## What is expected
Set down, word for word, every line of the entries from the line containing "Задача: Написать классы, рассчитывающие" down to the line containing "Part of my weekly", with both of those lines included. Omit the pictures from your answer.

## Items from a dataset
[Start of Attachment]
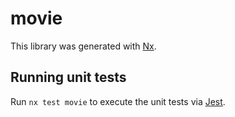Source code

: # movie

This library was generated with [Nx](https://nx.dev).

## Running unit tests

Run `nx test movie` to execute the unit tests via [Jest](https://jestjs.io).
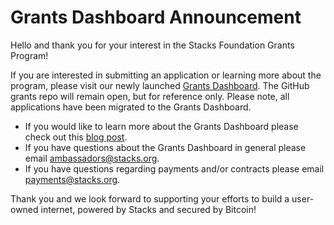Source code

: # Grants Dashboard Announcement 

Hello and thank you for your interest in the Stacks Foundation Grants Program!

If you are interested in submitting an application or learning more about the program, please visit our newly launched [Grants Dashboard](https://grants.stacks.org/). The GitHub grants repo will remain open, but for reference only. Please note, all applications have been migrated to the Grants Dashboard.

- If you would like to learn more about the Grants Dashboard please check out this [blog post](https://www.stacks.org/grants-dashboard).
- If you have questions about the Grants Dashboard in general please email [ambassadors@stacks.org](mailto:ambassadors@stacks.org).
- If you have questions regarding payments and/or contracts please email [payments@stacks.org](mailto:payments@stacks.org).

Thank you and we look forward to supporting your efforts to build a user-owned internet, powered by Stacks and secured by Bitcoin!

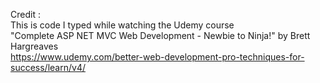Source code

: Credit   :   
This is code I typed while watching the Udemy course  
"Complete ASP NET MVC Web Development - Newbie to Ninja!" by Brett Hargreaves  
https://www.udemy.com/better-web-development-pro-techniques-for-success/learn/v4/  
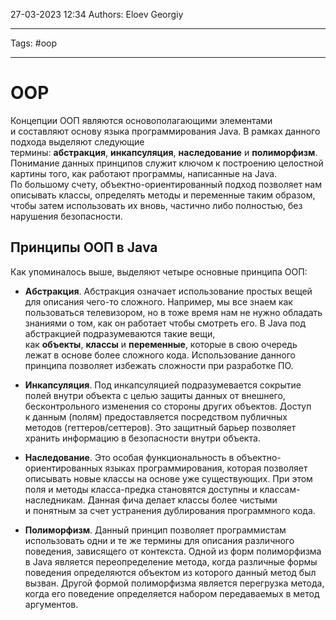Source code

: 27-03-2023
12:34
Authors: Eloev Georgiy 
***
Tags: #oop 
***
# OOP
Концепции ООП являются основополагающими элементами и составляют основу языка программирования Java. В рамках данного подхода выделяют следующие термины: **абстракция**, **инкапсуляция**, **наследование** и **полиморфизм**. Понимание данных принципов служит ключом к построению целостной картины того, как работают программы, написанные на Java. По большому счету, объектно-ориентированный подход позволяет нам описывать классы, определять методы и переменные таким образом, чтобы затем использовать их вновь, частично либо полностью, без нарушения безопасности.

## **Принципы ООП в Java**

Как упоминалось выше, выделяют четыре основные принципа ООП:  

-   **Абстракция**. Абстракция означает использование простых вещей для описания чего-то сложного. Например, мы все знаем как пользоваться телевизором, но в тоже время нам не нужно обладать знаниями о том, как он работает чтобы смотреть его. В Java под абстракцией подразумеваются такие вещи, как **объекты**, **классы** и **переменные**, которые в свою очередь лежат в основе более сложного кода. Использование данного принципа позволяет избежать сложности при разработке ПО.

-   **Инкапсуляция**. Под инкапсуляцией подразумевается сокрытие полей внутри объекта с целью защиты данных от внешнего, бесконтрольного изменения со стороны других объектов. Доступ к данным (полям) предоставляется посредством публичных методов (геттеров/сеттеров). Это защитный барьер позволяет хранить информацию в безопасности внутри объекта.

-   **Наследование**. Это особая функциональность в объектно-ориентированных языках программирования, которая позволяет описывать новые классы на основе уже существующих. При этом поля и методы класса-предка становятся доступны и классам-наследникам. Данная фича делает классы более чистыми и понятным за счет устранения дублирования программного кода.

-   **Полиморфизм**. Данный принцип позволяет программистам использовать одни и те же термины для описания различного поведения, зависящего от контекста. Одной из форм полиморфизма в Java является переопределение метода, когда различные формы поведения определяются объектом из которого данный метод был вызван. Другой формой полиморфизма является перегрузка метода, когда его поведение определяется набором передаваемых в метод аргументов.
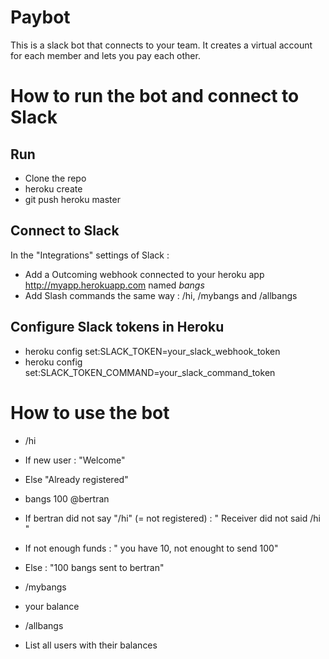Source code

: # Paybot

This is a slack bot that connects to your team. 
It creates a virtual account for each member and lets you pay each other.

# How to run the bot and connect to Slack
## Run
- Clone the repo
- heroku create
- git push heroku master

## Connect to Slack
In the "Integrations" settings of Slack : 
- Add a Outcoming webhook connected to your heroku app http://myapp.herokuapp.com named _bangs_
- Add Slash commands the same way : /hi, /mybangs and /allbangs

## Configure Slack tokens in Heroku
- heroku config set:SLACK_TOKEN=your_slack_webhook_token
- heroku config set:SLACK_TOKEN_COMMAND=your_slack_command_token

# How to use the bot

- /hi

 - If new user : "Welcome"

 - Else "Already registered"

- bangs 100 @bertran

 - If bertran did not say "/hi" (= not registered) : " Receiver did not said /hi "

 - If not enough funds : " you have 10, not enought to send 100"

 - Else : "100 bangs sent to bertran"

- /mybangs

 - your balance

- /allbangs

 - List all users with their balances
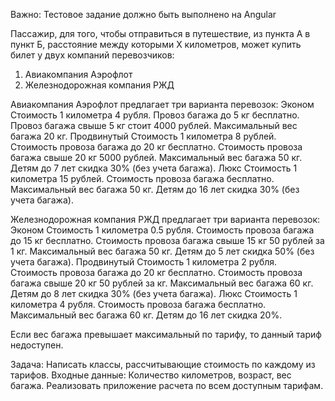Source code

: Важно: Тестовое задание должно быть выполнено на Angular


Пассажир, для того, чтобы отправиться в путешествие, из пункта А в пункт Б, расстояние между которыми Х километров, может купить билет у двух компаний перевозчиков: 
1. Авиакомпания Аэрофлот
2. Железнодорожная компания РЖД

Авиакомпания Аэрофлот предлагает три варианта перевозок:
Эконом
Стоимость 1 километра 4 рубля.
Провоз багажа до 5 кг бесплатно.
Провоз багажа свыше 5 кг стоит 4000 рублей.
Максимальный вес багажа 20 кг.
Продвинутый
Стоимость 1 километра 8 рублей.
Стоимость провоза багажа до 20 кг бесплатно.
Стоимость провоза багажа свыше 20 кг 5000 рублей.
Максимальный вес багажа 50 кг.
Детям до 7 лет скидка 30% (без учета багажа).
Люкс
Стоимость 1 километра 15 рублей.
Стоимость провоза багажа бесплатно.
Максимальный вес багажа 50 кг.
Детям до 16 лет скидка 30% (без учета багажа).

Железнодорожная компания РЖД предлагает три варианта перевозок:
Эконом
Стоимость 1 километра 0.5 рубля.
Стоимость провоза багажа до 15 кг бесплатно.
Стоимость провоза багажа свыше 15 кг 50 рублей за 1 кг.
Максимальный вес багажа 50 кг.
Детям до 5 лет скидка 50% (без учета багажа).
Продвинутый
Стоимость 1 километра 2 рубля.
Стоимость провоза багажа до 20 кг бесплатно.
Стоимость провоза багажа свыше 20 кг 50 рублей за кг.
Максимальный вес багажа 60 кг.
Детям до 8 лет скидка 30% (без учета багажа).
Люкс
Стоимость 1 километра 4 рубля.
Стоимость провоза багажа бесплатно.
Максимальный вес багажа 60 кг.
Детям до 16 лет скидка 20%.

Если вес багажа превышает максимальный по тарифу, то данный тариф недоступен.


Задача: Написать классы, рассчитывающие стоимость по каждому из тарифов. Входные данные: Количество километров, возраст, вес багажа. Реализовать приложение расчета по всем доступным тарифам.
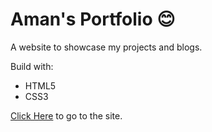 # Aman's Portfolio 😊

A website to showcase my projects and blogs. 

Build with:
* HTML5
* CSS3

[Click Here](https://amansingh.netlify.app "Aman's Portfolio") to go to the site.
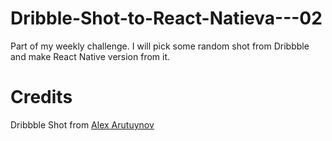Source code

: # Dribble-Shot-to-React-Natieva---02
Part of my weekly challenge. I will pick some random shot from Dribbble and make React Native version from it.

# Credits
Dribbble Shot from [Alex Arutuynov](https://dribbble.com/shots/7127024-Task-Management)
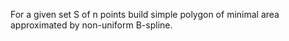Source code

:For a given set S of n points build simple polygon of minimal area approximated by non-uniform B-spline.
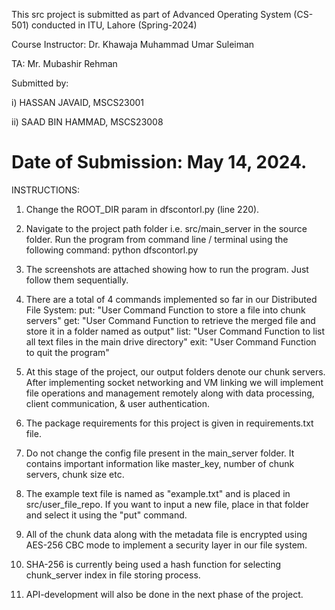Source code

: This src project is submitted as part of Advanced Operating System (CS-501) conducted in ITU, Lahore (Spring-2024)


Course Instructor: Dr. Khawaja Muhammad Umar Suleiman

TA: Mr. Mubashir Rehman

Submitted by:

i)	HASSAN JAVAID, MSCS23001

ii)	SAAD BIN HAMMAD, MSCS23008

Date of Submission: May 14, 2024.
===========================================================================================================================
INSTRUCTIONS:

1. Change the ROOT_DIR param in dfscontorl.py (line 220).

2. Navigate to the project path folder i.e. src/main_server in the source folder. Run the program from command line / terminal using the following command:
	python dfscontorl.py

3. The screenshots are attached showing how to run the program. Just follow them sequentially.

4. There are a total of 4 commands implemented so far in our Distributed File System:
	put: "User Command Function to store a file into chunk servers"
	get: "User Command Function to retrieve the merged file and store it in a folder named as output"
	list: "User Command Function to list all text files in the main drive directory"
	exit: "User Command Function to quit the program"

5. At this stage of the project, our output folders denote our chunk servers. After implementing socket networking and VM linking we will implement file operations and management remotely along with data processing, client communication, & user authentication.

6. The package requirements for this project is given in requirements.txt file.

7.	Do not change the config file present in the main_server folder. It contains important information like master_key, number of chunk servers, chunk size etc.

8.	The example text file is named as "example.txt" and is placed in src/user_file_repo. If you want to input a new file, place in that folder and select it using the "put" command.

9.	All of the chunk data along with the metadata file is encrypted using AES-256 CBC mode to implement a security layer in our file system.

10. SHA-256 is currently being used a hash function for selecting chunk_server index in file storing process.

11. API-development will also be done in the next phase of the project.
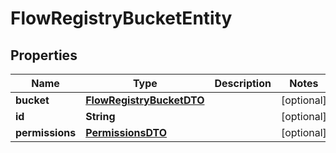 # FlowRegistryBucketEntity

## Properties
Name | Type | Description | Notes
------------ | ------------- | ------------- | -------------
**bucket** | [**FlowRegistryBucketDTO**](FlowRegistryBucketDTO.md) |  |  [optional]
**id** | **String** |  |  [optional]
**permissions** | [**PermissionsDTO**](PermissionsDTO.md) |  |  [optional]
[End of Attachment]
[Start of Attachment]
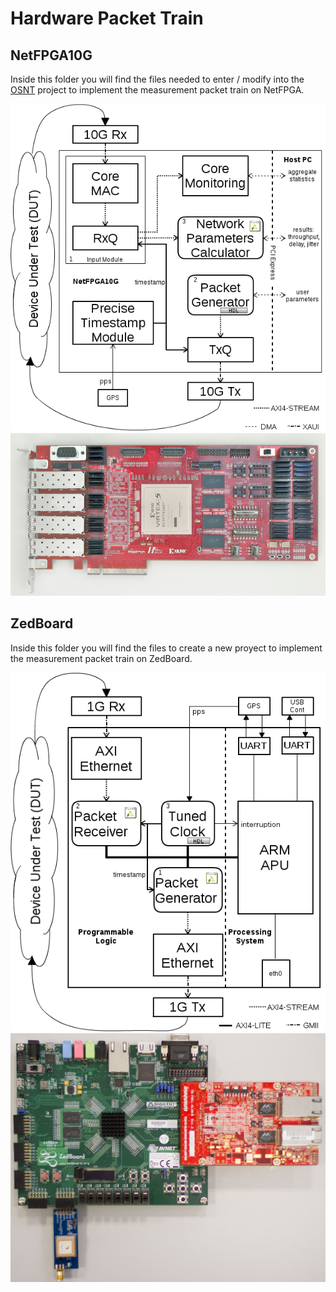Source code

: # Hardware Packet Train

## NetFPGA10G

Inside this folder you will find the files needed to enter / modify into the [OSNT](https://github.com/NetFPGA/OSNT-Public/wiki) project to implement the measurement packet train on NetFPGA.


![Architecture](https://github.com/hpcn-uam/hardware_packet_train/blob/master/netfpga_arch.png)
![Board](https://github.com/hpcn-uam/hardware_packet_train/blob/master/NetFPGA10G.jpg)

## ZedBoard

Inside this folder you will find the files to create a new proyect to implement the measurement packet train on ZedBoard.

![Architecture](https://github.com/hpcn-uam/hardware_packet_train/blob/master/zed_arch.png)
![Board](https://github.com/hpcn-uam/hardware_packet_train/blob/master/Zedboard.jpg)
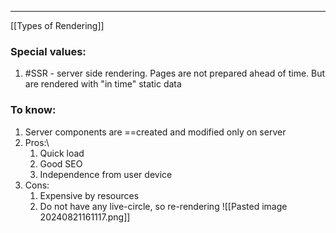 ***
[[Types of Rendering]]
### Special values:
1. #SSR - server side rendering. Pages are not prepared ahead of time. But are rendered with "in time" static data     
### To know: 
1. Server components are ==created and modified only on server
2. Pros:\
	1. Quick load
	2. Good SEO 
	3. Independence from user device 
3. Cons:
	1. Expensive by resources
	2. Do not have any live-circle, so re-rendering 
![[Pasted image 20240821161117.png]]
[End of Attachment]
[Start of Attachment]
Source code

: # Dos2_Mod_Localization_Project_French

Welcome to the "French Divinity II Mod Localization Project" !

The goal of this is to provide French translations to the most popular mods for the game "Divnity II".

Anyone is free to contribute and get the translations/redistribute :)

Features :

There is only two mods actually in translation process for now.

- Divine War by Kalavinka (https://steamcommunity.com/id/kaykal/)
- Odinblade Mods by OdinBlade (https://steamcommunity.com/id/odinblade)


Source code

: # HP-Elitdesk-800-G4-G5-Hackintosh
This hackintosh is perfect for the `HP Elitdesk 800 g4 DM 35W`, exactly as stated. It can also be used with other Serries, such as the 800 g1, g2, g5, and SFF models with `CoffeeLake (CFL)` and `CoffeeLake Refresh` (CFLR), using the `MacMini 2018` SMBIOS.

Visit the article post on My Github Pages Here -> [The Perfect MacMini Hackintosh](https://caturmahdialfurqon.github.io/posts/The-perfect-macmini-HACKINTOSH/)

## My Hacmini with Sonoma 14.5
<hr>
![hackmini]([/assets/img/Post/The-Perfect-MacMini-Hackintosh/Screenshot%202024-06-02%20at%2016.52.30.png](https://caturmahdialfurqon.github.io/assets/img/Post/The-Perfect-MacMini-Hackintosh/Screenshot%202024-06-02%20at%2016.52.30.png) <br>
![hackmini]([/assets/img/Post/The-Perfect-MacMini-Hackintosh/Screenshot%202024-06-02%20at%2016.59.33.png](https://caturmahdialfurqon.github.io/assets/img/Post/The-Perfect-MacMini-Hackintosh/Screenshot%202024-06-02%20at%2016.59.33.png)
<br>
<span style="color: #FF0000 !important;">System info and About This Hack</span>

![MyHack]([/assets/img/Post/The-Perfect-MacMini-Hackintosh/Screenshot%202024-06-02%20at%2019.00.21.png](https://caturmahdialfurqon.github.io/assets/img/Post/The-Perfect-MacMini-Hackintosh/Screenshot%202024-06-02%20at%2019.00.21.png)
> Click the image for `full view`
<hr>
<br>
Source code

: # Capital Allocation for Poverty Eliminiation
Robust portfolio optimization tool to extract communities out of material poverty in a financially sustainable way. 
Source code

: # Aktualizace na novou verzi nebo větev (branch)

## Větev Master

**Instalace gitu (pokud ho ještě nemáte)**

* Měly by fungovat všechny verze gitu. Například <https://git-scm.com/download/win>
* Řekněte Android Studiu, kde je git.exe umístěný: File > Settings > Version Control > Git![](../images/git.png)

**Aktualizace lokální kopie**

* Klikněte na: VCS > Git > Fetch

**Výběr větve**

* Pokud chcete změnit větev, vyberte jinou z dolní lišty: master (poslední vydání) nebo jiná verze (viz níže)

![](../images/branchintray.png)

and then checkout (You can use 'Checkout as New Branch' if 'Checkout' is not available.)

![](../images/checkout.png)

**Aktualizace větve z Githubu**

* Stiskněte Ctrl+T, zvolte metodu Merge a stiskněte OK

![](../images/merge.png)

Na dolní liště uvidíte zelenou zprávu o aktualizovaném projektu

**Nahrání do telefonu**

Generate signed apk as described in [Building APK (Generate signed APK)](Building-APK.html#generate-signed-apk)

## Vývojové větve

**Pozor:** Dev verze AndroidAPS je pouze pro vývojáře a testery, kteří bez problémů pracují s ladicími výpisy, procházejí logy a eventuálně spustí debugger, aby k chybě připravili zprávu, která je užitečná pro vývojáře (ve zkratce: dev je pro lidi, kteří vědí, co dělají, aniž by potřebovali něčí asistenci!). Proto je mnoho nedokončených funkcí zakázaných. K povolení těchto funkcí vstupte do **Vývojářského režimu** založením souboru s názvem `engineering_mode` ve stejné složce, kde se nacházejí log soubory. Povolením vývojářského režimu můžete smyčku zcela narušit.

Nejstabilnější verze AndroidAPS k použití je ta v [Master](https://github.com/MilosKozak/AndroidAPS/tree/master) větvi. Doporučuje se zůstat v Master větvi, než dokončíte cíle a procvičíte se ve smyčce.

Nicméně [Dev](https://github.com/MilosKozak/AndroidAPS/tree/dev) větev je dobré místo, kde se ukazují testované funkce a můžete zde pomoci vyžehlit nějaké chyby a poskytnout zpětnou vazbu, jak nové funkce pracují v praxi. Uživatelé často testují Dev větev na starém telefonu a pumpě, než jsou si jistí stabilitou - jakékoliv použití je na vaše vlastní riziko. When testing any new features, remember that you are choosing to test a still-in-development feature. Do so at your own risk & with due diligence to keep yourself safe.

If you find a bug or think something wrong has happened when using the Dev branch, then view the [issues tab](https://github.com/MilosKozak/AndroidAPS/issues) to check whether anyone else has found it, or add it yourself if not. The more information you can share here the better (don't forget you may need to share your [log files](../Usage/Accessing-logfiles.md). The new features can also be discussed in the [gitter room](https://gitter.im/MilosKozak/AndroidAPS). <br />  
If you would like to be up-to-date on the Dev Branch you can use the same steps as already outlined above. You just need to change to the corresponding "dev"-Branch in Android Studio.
[End of Attachment]
## Answer to the exercise
Задача: Написать классы, рассчитывающие стоимость по каждому из тарифов. Входные данные: Количество километров, возраст, вес багажа. Реализовать приложение расчета по всем доступным тарифам.
 # Aman's Portfolio 😊

A website to showcase my projects and blogs. 

Build with:
* HTML5
* CSS3

[Click Here](https://amansingh.netlify.app "Aman's Portfolio") to go to the site.
Source code

: # Dribble-Shot-to-React-Natieva---02
Part of my weekly challenge. I will pick some random shot from Dribbble and make React Native version from it.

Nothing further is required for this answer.